C’est reparti pour un tour avec la grande rentrée de Tout le monde en parle, dimanche.

Plus besoin de présenter la formule, TLMEP c’est sensiblement toujours la même chose. On aime ou on n’aime pas certains invités, mais on y trouve son compte et on alimente des conversations. Il s’agit d’une émission utile et pertinente sur nos ondes, ne serait-ce que pour son pouvoir de diffusion de l’information.

Le hic, c’est quand ce pouvoir est utilisé pour s’acharner sur quelqu’un. On a fait la promotion de cette première de la saison sur le dos de l’entrevue avec la controversée ex-policière Stéfanie Trudeau et, comme prévu, il y a avait un consensus sur le plateau contre l’invité.

Il ne s’agit pas d’une première instance où TLMEP utilise un invité comme bouc émissaire, pensons à Raël il y a longtemps ou encore Gab Roy dans un passé pas si lointain.

Sans prendre la défense de madame Trudeau et de ses actions, disons que je n’ai jamais été un grand fervent des lynchages en public. Le lavage de linge sale, c’est divertissant à petite dose, mais dimanche avait des airs d’un acharnement particulièrement déplacé, surtout dans la mesure où plus personne ne parle de la «fameuse» Matricule 728. Nous sommes loin du mandat de l’émission : couvrir l’actualité dont tout le monde parle.
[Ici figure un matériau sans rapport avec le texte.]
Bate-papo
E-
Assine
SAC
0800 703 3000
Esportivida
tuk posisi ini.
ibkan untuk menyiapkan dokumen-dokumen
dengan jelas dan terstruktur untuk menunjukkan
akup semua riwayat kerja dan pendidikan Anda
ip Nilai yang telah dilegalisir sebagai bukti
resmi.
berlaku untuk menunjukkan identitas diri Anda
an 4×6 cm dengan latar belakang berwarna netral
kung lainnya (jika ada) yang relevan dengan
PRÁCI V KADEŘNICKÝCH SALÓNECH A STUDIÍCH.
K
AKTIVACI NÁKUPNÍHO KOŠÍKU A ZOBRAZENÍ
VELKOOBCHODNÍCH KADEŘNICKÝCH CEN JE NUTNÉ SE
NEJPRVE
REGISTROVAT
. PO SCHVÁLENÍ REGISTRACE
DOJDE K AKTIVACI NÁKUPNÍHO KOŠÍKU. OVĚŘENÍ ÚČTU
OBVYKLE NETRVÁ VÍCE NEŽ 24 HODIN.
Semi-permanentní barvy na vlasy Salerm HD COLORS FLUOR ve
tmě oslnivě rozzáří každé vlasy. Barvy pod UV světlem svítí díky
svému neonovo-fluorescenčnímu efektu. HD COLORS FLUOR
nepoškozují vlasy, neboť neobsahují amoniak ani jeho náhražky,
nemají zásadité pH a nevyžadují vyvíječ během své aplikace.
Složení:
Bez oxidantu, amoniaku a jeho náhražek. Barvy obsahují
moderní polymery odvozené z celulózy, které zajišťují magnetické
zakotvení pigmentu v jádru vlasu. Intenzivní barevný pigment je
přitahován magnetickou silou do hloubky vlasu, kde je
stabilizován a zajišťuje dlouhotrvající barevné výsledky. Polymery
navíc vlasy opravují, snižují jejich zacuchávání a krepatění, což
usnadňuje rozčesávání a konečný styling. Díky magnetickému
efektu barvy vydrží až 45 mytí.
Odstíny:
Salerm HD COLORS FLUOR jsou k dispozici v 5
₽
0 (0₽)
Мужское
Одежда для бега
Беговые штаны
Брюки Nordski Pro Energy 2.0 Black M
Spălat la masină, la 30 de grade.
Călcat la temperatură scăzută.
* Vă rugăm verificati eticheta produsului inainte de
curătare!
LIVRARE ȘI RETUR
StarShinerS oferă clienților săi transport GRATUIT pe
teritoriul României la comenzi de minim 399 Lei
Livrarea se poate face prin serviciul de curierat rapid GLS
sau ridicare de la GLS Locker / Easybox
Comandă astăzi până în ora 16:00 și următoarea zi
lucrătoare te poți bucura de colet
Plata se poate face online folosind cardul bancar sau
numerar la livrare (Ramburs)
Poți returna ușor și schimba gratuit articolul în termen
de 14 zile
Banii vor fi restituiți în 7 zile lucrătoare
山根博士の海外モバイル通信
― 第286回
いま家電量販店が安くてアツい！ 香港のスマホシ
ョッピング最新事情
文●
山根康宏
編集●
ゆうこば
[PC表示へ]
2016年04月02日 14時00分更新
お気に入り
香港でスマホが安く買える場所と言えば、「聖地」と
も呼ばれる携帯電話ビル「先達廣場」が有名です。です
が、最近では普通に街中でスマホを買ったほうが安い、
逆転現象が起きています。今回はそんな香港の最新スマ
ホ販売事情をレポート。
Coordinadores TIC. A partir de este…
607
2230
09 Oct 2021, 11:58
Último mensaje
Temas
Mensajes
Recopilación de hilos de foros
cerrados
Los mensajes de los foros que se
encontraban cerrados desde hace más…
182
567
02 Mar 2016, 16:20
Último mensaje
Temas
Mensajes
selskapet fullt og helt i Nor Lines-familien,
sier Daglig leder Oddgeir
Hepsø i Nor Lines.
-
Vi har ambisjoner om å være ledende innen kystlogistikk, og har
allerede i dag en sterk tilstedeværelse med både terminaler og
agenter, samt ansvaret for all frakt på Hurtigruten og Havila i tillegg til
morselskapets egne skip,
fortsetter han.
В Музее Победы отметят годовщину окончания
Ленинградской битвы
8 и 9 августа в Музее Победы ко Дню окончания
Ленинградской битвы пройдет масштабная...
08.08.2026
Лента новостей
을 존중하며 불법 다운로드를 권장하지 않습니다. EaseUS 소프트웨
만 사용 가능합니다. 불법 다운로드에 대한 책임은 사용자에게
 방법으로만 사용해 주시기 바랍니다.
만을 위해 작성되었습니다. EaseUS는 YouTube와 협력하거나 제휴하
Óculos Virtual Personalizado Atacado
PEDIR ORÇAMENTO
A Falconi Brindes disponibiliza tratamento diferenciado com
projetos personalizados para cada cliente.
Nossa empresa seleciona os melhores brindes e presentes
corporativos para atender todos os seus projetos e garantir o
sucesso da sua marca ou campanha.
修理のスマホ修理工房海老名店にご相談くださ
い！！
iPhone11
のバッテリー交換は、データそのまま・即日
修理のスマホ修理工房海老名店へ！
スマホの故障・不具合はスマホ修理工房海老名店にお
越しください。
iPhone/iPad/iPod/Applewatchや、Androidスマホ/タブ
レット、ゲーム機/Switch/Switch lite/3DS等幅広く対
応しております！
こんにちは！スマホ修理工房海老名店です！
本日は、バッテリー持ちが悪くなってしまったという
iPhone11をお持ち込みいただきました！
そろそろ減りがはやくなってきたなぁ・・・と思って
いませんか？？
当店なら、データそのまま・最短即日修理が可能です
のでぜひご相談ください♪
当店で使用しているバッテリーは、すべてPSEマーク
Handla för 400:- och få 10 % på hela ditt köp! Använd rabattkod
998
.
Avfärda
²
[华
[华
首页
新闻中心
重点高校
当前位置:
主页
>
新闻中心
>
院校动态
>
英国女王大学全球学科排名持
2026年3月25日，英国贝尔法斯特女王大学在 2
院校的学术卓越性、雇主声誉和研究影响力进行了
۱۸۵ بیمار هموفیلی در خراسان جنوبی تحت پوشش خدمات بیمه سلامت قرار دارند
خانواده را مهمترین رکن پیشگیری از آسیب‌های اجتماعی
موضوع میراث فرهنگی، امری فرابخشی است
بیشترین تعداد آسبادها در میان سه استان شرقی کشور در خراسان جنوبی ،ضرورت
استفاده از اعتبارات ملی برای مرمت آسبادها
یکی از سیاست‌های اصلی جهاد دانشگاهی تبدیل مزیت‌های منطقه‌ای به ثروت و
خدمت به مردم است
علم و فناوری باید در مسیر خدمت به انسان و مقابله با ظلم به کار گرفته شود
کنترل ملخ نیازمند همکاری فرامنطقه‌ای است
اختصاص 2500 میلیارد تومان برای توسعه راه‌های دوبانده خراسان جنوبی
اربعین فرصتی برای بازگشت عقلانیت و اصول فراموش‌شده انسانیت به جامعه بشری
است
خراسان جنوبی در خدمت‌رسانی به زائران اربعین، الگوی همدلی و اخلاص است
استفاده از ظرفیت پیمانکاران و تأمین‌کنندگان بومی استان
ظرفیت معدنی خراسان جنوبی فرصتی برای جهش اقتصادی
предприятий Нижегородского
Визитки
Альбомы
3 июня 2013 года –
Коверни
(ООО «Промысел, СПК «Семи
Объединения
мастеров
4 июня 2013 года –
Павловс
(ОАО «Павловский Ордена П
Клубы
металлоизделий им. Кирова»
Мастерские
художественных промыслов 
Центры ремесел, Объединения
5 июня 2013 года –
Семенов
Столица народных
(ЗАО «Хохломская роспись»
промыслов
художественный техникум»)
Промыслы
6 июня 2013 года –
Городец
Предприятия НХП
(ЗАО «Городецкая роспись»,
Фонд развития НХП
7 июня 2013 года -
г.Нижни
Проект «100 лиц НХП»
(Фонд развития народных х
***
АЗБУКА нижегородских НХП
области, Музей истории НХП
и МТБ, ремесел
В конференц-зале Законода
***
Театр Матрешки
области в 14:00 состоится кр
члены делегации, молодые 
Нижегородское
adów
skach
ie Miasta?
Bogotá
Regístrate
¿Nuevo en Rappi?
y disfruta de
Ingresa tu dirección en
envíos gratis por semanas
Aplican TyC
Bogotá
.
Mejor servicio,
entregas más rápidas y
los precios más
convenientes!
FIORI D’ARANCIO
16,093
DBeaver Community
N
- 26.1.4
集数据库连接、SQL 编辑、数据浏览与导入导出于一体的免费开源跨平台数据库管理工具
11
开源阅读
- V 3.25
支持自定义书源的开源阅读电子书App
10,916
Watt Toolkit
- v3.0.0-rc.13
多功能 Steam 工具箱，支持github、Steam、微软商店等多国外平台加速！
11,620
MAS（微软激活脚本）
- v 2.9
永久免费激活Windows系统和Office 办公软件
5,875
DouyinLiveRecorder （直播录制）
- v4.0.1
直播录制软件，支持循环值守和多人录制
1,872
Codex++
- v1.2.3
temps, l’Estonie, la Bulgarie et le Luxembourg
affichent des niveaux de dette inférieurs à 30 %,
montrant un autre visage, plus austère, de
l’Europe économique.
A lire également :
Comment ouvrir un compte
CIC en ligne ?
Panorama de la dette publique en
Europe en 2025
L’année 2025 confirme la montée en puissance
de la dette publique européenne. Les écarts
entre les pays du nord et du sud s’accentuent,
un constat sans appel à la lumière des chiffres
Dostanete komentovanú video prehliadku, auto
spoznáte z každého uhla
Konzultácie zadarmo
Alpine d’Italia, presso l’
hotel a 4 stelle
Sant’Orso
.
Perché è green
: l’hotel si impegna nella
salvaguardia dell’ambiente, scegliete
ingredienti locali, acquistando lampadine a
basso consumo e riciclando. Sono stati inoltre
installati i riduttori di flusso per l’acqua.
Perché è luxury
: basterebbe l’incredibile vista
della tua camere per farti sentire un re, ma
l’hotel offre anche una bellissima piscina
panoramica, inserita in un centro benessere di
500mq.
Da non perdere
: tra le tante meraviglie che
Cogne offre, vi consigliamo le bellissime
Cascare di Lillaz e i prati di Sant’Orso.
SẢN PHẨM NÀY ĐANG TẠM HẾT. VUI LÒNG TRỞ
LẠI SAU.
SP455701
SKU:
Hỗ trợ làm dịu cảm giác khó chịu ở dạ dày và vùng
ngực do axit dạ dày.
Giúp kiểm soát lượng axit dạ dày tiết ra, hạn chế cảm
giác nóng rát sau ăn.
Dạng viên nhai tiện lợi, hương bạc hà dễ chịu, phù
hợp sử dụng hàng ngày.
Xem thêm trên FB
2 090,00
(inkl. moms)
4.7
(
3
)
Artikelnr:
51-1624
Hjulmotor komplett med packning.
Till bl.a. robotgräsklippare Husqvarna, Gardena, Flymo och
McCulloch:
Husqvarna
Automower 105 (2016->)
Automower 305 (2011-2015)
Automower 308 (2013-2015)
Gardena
Vous me direz qu’elle fait la tournée de promotion de son livre et qu’elle se place elle-même la tête dans la gueule du lion, sauf que si on lui refusait ce genre de tribunes, personne n’aurait eu vent de son livre et ça nous aurait fait une belle vacance.

Bref, je n’ai pas saisi la pertinence de cet entretien. Même qu’à la limite, les intervenants paraissaient plus mal  que la policière colérique.

Voir un Philippe Falardeau, bien hissé sur ses grands chevaux, s’acharner avec un mépris affiché sur les actions de l’ex-policière, ça en dit beaucoup plus sur l’intolérance de monsieur Falardeau que sur la violence des actions de madame Trudeau. Même chose avec les questions mesquines et les blagues méprisantes.

Encore une fois, l’idée n’est pas de faire le procès de Stéfanie Trudeau lors d’une émission de télé.

Je suis un peu déçu qu’on en soit rendu là pour faire du chiffre à la télé. Elle servait à qui/quoi cette entrevue, sauf à meubler le dernier segment d’une émission populaire lors de la première de la saison? Stéfanie Trudeau n’est plus une personne publique, ni même une vedette. C’est le résultat d’un système malade et d’une bureaucratie aliénante.

Des maux qui affligent le SPVM, notre gouvernement, plusieurs syndicats et même le monde de la télévision, utilisée ici pour regarder de haut cette «policière violente» sacrifiée devant nos yeux pour satisfaire les dieux de la justice sociale – ou kek’chose du genre.

Ce que je déplore, ici, c’est qu’on abatte le barreau le plus bas de l’échelle au lieu de chercher à monter au sommet. Un individu ne devrait pas porter la responsabilité des actions d’un groupe auquel il appartient – qu’il soit manifestant ou policier. Pourquoi ne pas griller sur la place public celui (ou celle) qui signait le chèque de paye de madame Trudeau?

Philippe Falardeau s’est dit déçu du désaveu politique de Denys Arcand – et bien moi je suis déçu de Philippe Falardeau qui a joué au plus fort la poche avec une personne qui n’avait pas les mêmes outils intellectuels et linguistiques que lui afin de se défendre sur la place publique. Les répliques assassines sont faciles à lancer devant un plateau favorable et des invités qui sont aussi nos amis, sauf qu’elles ne changent rien, elles restent au même niveau que les actions qu’elles déplorent – c’est-à-dire au ras le sol, là où le sale côtoie ce que l’on voudrait enfouir sous le tapis.

De grâce, pour la suite des choses, évitez les dîners de cons à Tout le monde parle. On peut encore, j’ose espérer, débattre intelligemment à la télévision sans ressentir le besoin de ridiculiser un individu qui, malgré tout, mérite au moins la politesse qu’on écoute ce qu’il a à dire.